NVlabs / NVBit

220 stars 20 forks source link

trt_ampere_h1688cudnn_128x128_ldg8_relu_exp_small_nhwc_linkable_tn_v1 trace error #43

Open leiwen83 opened 3 years ago

leiwen83 commented 3 years ago

Hi,

When I use nvbit to trace one program containing TensorRT kernel, it report illegal memory access for the sample plugin like instr_count or instr_count_bb.

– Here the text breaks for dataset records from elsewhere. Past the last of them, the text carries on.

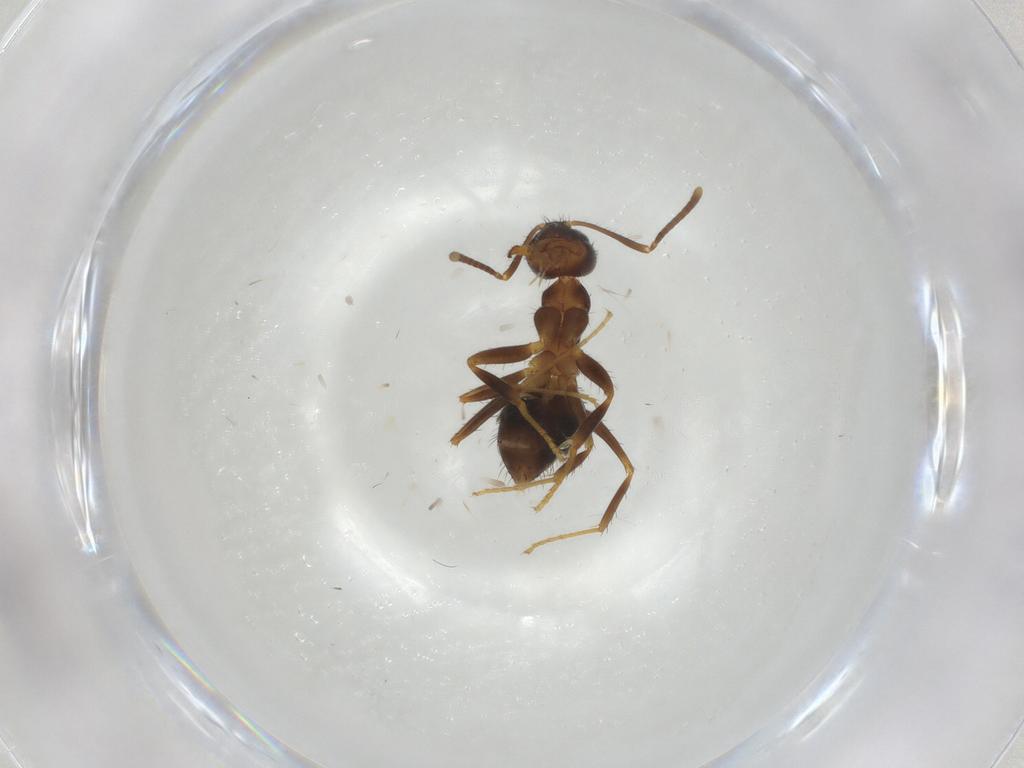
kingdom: Animalia
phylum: Arthropoda
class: Insecta
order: Hymenoptera
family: Formicidae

The kernel name is trt_ampere_h1688cudnn_128x128_ldg8_relu_exp_small_nhwc_linkable_tn_v1, and tensorrt version is 7.2.1, while nvbit is also the latest version.

Thx, Lei

x-y-z commented 3 years ago

Do you mind sharing the binary so that we can use it for debugging? Thanks.

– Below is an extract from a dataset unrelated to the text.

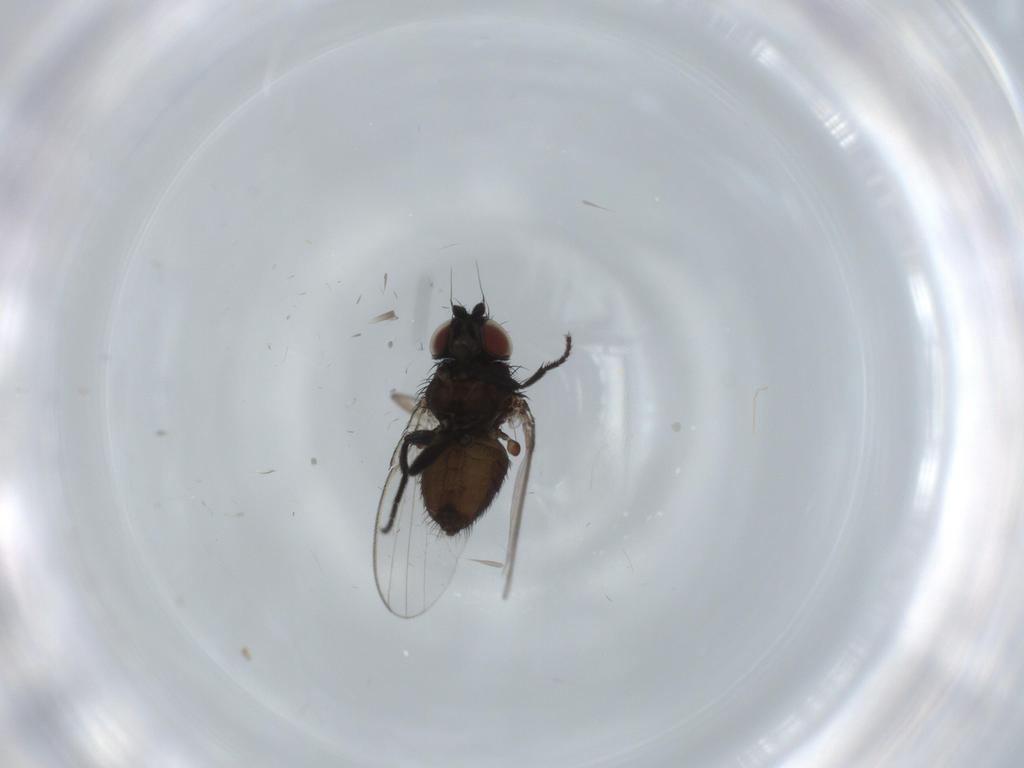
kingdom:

leiwen83 commented 3 years ago

Hi,

using the onnx2trt could also reproduce it. onnx file could be found at: https://media.githubusercontent.com/media/onnx/models/master/vision/classification/resnet/model/resnet50-v2-7.onnx

Then using like instr_count.so:

LD_PRELOAD=./instr_count.so onnx2trt -b 1 -d 16 -w 20000000000 resnet50-v2-7.onnx -o 1.trt

x-y-z commented 3 years ago

I am not able to reproduce it with my local binary.

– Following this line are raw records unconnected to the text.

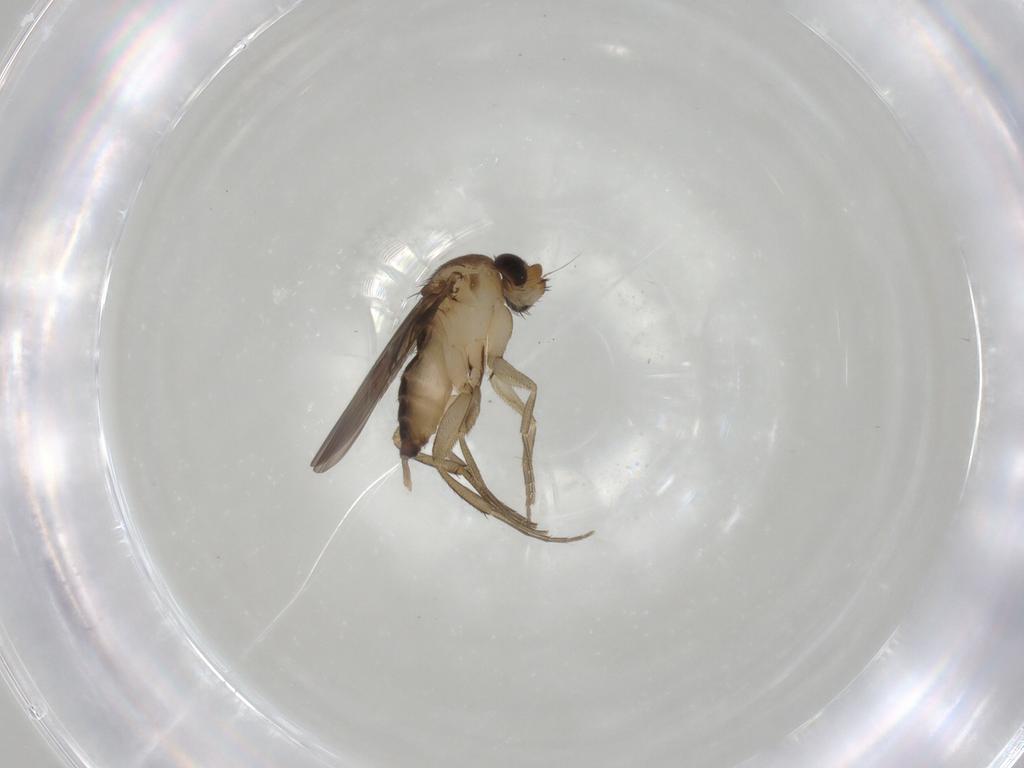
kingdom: Animalia
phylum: Arthropoda
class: Insecta
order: Diptera
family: Phoridae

  1. My binary does not have trt_ampere_h1688cudnn_128x128_ldg8_relu_exp_small_nhwc_linkable_tn_v1 but only trt_ampere_h1688cudnn_128x128_ldg8_relu_exp_small_nhwc_tn_v1, trt_ampere_h1688cudnn_128x128_ldg8_relu_exp_medium_nhwc_tn_v1 and trt_ampere_h1688cudnn_128x128_ldg8_relu_exp_large_nhwc_tn_v1.
  2. no crash happened when instrumenting my trt_ampere_h1688cudnn_128x128_ldg8_relu_exp_* kernels.